И поэтому, проходя через село, я остро чувствовал враждебные взгляды и в шепоте сбившихся за плетнями групп точно угадывал и мысли, и слова, и добрые пожелания по нашему адресу.

Вот здесь, на улицах Подворок, я вдруг ясно ощутил великое историческое значение нашего марша, хотя он и выражал только, может быть, одно из молекулярных явлений нашей эпохи. Представление о колонии имени Горького вдруг освободилось у меня и от предметных форм, и специфической раскраски педагогики. Уже не было у меня ни излучин Коломака, ни старательных построек старого Трепке, ни двухсот розовых кустов, ни свинарни пустотелого бетона. Присохли также и где-то рассыпались по дороге хитрые проблемы педагогики. Остались только чистые люди, люди нового опыта и новой человеческой позиции на равнинах земли. И я понял вдруг, что наша колонна выполняет сейчас, может быть, и маленькую, но острополитическую задачу.

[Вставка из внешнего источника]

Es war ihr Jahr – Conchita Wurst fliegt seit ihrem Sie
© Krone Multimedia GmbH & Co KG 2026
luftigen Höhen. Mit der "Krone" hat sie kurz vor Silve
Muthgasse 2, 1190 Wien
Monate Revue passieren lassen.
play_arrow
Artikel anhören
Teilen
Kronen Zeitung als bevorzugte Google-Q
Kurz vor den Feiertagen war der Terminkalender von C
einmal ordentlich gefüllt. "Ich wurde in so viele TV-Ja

Шагая по улицам Подворок, мы проходили, собственно говоря, по враждебной стране, где в живом еще содрогании сгрудились и старые люди, и старые интересы, и старые жадные паучьи приспособления. И в стенах монастыря, который уже показался впереди, сложены целые штабели ненавистных для меня идей и предрассудков: слюноточивое интеллигентское идеальничанье, будничный, бесталанный формализм, дешевая бабья слеза и умопомрачительное канцелярское невежество. Я представил себе огромные площади этой безграничной свалки: мы уже прошли по ней столько лет, столько тысяч километров, и впереди еще она смердит, и справа, и слева, мы окружены ею со всех сторон. Поэтому такой ограниченной в пространстве кажется маленькая колонна горьковцев, у которой сейчас нет ничего материального: ни коммуникации, ни базы, ни родственников – Трепке оставлено навсегда, Куряж еще не завоеван.

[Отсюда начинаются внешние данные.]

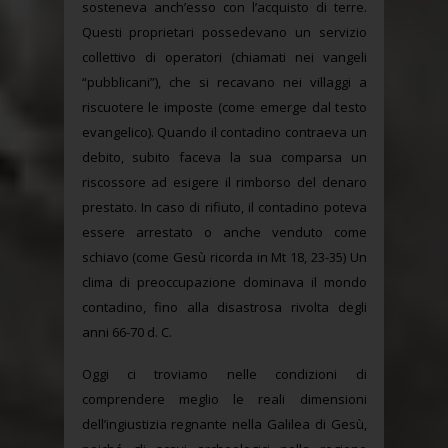
sosteneva anch’esso con l’acquisto di terre.
Questi proprietari possedevano un servizio
collettivo di operatori (chiamati nei vangeli
“pubblicani”), che si recavano nei villaggi a
riscuotere le imposte (come emerge dal testo
evangelico). Quando il contadino contraeva un
debito, subito faceva la sua comparsa un
riscossore ad esigere il rimborso del denaro
prestato. In caso di rifiuto, il contadino poteva
essere arrestato o anche venduto come
schiavo (come Gesù ricorda in Mt 18, 23-35) Un
clima di preoccupazione dominava il mondo
contadino, fino alla disastrosa rivolta degli
anni 66-70 d. C.
Oggi ci troviamo nelle condizioni di
comprendere meglio le reali dimensioni
dell’ingiustizia regnante nella Galilea di Gesù,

Ряды барабанщиков тронулись в гору – ворота монастыря были уже перед нами. Из ворот выбежал в трусиках Ваня Зайченко, на секунду остолбенел на месте и стрелой полетел к нам под горку. Я даже испугался: что-нибудь случилось, но Ваня круто остановился против меня и взмолился со слезами, прикладывая палец к щеке:

– Антон Семенович, я пойду с вами, я не хочу там стоять.

– Иди здесь.

Ваня выровнялся со мной, внимательно поймал ногу и задрал голову. Потом поймал мой внимательный взгляд, вытер слезу и улыбнулся горячо, выдыхая облегченно волнение.

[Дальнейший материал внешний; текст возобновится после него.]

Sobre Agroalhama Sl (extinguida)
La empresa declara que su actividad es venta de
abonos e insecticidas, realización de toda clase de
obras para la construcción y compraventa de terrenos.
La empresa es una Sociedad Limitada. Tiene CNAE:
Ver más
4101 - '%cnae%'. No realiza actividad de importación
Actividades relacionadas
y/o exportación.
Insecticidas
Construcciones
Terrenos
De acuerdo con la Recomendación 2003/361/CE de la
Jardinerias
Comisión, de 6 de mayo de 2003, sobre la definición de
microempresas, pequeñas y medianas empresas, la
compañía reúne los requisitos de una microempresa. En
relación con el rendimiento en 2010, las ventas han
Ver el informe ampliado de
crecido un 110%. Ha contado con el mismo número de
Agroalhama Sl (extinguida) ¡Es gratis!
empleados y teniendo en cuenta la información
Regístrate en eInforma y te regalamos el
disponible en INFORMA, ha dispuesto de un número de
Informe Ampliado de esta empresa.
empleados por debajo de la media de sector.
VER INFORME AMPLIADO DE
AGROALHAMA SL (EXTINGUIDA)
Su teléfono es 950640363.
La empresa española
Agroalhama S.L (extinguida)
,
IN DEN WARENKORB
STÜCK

Барабаны оглушительно рванулись в колокольном тоннеле ворот. Бесконечная масса куряжан была выстроена в несколько рядов, и перед нею замер и поднял руку для салюта Горович.

[8] Гопак

Строй горьковцев и толпа куряжан стояли друг против друга на расстоянии семи-восьми метров. Ряды куряжан, наскоро сделанные Петром Ивановичем, оказались, конечно, скоропортящимися. Как только остановилась наша колонна, ряды эти смешались и растянулись далеко от ворот до собора, загибаясь в концах и серьезно угрожая нам охватом с флангов и даже полным окружением.

И куряжане и горьковцы молчали: первые – в порядке некоторого обалдения, вторые – в порядке дисциплины в строю при знамени. До сих пор куряжане видели колонистов только в передовом сводном, всегда в рабочем костюме, достаточно изнуренными, пыльными и немытыми. Сейчас перед ними протянулись строгие шеренги внимательных, спокойных лиц, белоснежных сорочек, блестящих поясных пряжек и ловких коротких трусиков над линией загоревших ног.